• [WHAT TO WORK ON] In the data that follows, find the line with "[!UICONTROL 문서] |"; transcribe it, every later line up to the one with "[!UICONTROL 활동] |", and that line as well, exactly and with no others.

• [Saved data entries]
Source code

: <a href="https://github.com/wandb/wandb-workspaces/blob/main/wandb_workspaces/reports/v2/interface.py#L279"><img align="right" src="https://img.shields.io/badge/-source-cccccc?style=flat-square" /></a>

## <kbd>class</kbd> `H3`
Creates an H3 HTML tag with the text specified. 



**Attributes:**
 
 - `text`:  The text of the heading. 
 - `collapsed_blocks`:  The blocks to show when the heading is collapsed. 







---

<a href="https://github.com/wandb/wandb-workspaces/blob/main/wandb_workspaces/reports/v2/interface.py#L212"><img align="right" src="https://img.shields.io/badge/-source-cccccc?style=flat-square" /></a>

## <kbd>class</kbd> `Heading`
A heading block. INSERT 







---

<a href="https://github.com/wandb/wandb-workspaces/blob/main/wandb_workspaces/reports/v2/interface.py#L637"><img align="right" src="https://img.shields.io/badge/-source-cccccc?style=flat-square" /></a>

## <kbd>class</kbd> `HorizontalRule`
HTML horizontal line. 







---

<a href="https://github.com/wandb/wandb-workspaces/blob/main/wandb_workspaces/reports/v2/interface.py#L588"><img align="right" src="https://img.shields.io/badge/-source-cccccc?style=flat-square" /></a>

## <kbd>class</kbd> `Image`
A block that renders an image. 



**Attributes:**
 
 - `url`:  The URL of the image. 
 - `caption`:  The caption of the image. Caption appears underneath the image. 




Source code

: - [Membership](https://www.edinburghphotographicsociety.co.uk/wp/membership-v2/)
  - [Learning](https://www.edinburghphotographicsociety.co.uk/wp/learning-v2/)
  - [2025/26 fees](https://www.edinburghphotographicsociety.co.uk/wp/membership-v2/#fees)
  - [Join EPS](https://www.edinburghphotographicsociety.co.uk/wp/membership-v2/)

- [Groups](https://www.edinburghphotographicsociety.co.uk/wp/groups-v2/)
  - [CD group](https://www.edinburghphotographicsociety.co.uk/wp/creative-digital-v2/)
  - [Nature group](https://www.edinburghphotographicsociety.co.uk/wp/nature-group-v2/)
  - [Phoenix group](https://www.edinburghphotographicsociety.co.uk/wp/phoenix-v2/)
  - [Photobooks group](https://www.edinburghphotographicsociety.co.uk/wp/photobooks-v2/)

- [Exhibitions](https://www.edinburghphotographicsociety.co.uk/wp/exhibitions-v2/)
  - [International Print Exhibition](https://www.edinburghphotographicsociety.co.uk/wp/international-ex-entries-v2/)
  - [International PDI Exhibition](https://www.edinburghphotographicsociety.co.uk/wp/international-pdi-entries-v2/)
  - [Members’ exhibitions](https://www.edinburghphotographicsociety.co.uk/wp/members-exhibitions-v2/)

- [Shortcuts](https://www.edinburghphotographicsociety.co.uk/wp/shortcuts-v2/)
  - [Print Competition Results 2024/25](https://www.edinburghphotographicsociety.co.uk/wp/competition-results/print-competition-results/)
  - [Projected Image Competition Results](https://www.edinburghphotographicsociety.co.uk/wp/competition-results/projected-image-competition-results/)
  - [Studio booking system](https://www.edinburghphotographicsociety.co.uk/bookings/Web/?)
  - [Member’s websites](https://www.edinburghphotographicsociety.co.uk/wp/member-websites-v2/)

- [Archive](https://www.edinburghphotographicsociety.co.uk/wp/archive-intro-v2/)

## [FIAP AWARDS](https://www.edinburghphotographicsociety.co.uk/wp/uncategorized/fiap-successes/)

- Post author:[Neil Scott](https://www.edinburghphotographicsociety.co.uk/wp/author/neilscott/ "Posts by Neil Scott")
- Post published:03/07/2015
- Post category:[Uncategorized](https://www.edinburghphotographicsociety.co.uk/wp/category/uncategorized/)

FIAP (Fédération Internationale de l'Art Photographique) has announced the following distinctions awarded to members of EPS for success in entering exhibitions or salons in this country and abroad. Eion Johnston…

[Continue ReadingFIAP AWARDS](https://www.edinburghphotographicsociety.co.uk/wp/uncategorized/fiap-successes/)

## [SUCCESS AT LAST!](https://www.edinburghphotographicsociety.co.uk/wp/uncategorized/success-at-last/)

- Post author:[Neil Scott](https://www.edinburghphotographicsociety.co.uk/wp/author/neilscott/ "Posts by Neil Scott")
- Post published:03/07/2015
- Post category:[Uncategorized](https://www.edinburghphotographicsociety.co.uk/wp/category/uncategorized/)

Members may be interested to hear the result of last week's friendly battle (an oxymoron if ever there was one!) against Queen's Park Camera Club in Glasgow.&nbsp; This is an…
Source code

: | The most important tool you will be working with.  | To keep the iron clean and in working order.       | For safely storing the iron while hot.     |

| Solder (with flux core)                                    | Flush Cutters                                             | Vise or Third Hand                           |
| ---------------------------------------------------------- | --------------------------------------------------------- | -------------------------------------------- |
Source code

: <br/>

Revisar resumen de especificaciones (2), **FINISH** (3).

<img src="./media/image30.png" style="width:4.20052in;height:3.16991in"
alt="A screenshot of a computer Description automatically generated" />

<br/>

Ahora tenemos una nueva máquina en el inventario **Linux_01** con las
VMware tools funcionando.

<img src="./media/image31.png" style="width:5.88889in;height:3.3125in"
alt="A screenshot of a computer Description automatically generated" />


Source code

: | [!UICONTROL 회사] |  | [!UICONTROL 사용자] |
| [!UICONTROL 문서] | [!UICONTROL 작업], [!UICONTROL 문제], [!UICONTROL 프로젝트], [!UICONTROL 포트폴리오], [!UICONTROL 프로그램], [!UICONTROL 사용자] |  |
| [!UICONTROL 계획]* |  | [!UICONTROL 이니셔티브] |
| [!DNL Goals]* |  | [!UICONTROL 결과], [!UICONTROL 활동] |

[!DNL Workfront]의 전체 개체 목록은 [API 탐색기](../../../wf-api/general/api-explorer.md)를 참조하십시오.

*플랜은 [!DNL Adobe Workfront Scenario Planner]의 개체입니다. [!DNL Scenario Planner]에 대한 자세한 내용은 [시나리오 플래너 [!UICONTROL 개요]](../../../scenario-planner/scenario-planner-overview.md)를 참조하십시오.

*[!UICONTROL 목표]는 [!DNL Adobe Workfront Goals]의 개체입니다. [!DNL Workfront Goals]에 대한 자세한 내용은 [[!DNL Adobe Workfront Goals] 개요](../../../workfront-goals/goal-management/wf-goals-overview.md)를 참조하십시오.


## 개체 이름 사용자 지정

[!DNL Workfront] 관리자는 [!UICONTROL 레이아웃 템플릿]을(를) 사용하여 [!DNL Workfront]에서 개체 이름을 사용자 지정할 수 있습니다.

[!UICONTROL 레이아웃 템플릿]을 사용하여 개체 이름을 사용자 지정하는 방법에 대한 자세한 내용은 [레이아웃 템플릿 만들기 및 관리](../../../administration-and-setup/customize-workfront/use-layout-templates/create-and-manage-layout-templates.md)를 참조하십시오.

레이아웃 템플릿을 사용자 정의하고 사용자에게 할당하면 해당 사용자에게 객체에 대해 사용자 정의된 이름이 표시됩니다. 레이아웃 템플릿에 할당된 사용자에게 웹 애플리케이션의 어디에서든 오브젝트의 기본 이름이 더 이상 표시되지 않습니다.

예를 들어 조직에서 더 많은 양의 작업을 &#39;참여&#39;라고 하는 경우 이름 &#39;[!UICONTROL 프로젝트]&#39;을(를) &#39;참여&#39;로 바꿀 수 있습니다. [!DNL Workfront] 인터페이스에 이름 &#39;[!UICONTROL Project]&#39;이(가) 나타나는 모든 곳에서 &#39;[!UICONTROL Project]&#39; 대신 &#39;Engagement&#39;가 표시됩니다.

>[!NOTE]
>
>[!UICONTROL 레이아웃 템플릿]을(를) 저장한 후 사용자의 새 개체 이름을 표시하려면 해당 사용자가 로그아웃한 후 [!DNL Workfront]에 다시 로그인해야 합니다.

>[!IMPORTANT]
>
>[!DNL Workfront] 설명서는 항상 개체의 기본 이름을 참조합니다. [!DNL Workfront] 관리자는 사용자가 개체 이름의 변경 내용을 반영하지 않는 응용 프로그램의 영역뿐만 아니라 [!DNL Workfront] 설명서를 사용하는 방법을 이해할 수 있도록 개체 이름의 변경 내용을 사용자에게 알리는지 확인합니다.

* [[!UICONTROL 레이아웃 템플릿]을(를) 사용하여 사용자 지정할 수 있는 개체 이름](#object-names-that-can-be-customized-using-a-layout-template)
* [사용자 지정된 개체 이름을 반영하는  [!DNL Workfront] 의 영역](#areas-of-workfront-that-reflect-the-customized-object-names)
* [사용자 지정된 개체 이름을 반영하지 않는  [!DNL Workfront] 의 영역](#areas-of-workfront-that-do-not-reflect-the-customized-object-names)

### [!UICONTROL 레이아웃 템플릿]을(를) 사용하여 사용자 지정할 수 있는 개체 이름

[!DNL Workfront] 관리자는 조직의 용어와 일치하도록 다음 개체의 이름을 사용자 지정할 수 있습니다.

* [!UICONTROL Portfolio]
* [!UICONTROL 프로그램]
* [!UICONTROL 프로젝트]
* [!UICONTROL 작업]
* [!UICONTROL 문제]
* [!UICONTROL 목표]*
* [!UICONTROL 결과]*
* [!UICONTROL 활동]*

• [OUTPUT]
| [!UICONTROL 문서] | [!UICONTROL 작업], [!UICONTROL 문제], [!UICONTROL 프로젝트], [!UICONTROL 포트폴리오], [!UICONTROL 프로그램], [!UICONTROL 사용자] |  |
| [!UICONTROL 계획]* |  | [!UICONTROL 이니셔티브] |
| [!DNL Goals]* |  | [!UICONTROL 결과], [!UICONTROL 활동] |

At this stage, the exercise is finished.